Directions for this task
Give back an exact copy of the lines in the records below, from the line that has "the decision that he made. And it" through the line that has "sports and politics.", and nothing besides.

_ _ _

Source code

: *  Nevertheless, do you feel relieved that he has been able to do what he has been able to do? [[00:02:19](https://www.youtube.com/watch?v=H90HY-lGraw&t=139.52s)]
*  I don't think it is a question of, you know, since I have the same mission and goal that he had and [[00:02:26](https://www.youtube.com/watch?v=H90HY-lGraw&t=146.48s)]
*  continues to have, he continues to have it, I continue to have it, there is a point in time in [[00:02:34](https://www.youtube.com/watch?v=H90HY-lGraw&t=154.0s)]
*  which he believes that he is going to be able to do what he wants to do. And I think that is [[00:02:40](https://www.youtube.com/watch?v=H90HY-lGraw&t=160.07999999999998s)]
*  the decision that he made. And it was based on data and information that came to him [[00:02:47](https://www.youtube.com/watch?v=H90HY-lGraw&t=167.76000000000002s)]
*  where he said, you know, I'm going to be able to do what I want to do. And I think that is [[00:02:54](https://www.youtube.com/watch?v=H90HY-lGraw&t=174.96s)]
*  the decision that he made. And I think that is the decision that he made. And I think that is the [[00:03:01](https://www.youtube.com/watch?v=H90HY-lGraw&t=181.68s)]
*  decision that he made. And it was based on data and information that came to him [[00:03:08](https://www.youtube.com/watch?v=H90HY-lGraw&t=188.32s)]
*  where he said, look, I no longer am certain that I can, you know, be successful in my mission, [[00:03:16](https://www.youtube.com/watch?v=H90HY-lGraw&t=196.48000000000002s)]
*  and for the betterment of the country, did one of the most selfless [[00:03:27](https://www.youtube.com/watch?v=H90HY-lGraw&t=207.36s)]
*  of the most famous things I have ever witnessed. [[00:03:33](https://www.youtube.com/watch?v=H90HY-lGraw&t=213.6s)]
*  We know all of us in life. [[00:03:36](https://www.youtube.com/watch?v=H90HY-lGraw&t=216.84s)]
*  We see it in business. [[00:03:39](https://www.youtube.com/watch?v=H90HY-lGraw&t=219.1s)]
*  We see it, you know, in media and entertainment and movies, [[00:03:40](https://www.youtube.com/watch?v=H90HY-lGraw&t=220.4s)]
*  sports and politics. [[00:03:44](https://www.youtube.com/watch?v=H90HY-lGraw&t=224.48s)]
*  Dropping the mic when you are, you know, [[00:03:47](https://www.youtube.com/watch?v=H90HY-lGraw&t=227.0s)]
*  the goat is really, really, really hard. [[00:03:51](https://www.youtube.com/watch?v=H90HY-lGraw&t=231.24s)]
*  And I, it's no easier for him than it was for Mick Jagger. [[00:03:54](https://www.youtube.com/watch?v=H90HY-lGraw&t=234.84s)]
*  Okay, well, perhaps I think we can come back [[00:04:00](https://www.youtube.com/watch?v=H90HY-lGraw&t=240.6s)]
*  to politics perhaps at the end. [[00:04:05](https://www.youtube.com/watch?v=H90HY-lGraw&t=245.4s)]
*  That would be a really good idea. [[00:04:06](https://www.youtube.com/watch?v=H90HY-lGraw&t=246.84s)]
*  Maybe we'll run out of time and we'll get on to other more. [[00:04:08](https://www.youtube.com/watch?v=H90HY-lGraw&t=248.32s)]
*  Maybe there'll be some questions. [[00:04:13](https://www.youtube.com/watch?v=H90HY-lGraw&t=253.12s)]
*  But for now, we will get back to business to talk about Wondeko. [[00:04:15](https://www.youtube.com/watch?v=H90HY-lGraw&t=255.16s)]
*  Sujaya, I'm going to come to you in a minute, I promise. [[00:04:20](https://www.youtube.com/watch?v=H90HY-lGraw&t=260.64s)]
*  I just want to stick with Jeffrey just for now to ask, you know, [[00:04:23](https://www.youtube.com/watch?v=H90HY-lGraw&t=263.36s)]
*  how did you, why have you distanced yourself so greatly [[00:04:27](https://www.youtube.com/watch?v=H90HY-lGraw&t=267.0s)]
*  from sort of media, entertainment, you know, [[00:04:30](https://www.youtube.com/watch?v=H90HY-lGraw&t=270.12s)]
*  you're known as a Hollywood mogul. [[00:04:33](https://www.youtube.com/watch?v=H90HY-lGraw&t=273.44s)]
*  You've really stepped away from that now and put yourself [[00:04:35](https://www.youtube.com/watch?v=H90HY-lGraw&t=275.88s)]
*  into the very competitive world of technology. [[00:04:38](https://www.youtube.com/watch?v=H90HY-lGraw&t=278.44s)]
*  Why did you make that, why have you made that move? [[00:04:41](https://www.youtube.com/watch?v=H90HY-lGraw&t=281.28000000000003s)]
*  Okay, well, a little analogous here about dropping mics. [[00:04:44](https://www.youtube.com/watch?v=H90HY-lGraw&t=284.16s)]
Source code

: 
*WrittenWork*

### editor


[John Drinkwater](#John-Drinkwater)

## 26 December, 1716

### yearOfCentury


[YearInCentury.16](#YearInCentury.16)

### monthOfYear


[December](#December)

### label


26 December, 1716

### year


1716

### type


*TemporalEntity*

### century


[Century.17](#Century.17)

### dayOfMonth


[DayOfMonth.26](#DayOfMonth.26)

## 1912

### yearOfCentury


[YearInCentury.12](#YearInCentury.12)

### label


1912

_ _ _

Answer box
*  the decision that he made. And it was based on data and information that came to him [[00:02:47](https://www.youtube.com/watch?v=H90HY-lGraw&t=167.76000000000002s)]
*  where he said, you know, I'm going to be able to do what I want to do. And I think that is [[00:02:54](https://www.youtube.com/watch?v=H90HY-lGraw&t=174.96s)]
*  the decision that he made. And I think that is the decision that he made. And I think that is the [[00:03:01](https://www.youtube.com/watch?v=H90HY-lGraw&t=181.68s)]
*  decision that he made. And it was based on data and information that came to him [[00:03:08](https://www.youtube.com/watch?v=H90HY-lGraw&t=188.32s)]
*  where he said, look, I no longer am certain that I can, you know, be successful in my mission, [[00:03:16](https://www.youtube.com/watch?v=H90HY-lGraw&t=196.48000000000002s)]
*  and for the betterment of the country, did one of the most selfless [[00:03:27](https://www.youtube.com/watch?v=H90HY-lGraw&t=207.36s)]
*  of the most famous things I have ever witnessed. [[00:03:33](https://www.youtube.com/watch?v=H90HY-lGraw&t=213.6s)]
*  We know all of us in life. [[00:03:36](https://www.youtube.com/watch?v=H90HY-lGraw&t=216.84s)]
*  We see it in business. [[00:03:39](https://www.youtube.com/watch?v=H90HY-lGraw&t=219.1s)]
*  We see it, you know, in media and entertainment and movies, [[00:03:40](https://www.youtube.com/watch?v=H90HY-lGraw&t=220.4s)]
*  sports and politics. [[00:03:44](https://www.youtube.com/watch?v=H90HY-lGraw&t=224.48s)]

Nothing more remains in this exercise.